I believe when Revit users talk about putting building together in Revit
they mean actually modeling everything and not drawing. In my opinion ADT is
also moving in that direction. If you see last few versions 2004 to 06 lot
has been added in ADT to bring it closer to Revit. I am a long AutoCAD
(r9-14) and ADT (1-2006) user. I am just getting my feet wet with Revit 8.1.
What I see is ADT will come closer to Revit in model approach but it will be
little complex as ADT does everything on top of base AutoCAD. There will be
offices, users and project that will continue to use ADT because it is
based on AutoCAD. Others will move to Revit as they would like to use
different approach.
Just my thoughts....
"Turbo"
wrote in message
news:5108188@discussion.autodesk.com...
Very good commentary. Thanks.
By the way, can you expand for me why one has to "know how a building goes
together" in Revit, but not in ADT? I have never understood what the heck
Revit people are talking about. Does Revit have some kind of built in code
that understands whatever they are talking about?
If they are talking about creating a wall on one sheet and a different wall
at the same place or an impossible joining condition to another wall or
condition, or changing a detail on one sheet, but not making the correction
all the way through the project sheets, I can understand that Revit is a one
file approach so that the change is more or less if not completely
automatic, but there are good and bad practices of draftsmen too, and Revit
is simply making it possible for more and more incompetent draftsmen to keep
their jobs. If that is what they are talking about.

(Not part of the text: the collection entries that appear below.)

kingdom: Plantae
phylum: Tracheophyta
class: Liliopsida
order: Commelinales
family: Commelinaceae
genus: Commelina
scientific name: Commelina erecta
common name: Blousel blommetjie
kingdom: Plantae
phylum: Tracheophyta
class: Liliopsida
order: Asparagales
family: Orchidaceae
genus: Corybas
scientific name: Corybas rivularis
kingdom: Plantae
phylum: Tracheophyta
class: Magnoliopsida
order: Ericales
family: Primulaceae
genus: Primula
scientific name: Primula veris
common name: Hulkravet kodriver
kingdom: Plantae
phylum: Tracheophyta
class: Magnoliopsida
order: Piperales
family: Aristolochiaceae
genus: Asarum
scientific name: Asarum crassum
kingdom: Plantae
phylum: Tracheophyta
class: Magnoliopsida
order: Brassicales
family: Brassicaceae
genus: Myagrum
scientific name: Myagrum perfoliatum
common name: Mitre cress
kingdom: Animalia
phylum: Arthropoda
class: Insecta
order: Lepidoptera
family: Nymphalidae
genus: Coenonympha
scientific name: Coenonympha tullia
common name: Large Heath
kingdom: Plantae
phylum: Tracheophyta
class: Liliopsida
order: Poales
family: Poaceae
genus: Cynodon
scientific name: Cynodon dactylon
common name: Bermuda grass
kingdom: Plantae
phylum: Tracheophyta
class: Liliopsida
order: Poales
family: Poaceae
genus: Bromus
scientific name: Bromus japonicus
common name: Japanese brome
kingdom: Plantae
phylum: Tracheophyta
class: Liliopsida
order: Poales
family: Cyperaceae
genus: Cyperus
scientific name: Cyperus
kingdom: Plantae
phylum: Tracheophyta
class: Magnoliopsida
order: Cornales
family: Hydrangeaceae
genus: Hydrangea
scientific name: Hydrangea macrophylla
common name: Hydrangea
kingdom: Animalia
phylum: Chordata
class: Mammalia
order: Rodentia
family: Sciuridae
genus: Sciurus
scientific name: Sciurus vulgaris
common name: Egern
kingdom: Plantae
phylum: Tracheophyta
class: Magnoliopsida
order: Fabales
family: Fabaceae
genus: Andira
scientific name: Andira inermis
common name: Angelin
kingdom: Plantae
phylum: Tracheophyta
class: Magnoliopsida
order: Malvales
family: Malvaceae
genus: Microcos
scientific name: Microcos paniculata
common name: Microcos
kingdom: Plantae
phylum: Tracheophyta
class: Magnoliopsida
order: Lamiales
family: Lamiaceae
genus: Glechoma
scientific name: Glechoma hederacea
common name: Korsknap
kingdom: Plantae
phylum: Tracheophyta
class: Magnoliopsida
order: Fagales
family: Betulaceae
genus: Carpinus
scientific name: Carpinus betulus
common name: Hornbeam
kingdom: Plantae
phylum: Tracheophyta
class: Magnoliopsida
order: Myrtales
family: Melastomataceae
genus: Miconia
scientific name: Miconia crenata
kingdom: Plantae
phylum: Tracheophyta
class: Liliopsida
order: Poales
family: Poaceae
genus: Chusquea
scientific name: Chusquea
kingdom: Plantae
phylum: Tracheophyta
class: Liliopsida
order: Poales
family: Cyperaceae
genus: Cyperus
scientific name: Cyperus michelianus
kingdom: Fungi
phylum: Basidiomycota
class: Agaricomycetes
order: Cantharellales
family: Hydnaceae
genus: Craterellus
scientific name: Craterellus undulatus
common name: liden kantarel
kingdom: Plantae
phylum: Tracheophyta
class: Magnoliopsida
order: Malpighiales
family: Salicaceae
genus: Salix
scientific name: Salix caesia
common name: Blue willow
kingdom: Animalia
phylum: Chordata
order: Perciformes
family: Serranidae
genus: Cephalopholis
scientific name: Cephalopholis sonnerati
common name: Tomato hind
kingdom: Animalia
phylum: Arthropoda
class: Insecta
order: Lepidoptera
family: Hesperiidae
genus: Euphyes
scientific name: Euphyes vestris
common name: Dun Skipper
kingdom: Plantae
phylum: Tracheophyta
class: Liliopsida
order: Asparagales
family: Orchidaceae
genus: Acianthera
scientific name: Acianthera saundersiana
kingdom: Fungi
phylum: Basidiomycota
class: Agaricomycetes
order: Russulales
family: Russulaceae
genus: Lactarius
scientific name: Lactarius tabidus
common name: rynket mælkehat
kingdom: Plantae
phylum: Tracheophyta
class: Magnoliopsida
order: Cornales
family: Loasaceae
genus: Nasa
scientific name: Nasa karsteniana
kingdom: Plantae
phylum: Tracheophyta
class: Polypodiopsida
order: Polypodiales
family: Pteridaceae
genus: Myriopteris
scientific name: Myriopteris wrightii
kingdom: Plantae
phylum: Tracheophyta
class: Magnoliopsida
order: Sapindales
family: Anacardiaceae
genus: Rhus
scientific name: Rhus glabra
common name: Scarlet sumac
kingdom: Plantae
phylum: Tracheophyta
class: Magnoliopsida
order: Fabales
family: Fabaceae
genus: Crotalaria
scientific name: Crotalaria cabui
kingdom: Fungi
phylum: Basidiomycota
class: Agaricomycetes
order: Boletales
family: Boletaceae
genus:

I am like you. I am very uncomfortable using Revit, although I know that if
I use it every day for a month I will probably become comfortable. I don't
like it. I don't think I need to defend my feelings with a list of reasons
why. All that happens if I do that is I get back a list of why I am wrong,
but that doesn't change my basic dislike of the process of drawing in Revit.
I agree with you that Revit has been disruptive to the flow of making a
decision on product selection, but at the same time, I see that Revit, being
a different way of doing things, and starting fresh, provided ADT designers
with an ability to compare the two and see that they were able to stretch
ADT beyond where they believed it could go. The condition of ADT 2006 and
2007 is a light year beyond where we were with ADT 1.0. The fact is, I like
what I see in ADT now, and I am in wonder about where all of this will be in
5 or 10 years.
Thanks again. We, you and I have been here commenting since ADT first came
about. I liked ADT then, even though it was a nightmare sometimes. Now it
mostly works, and is even fun to use sometimes.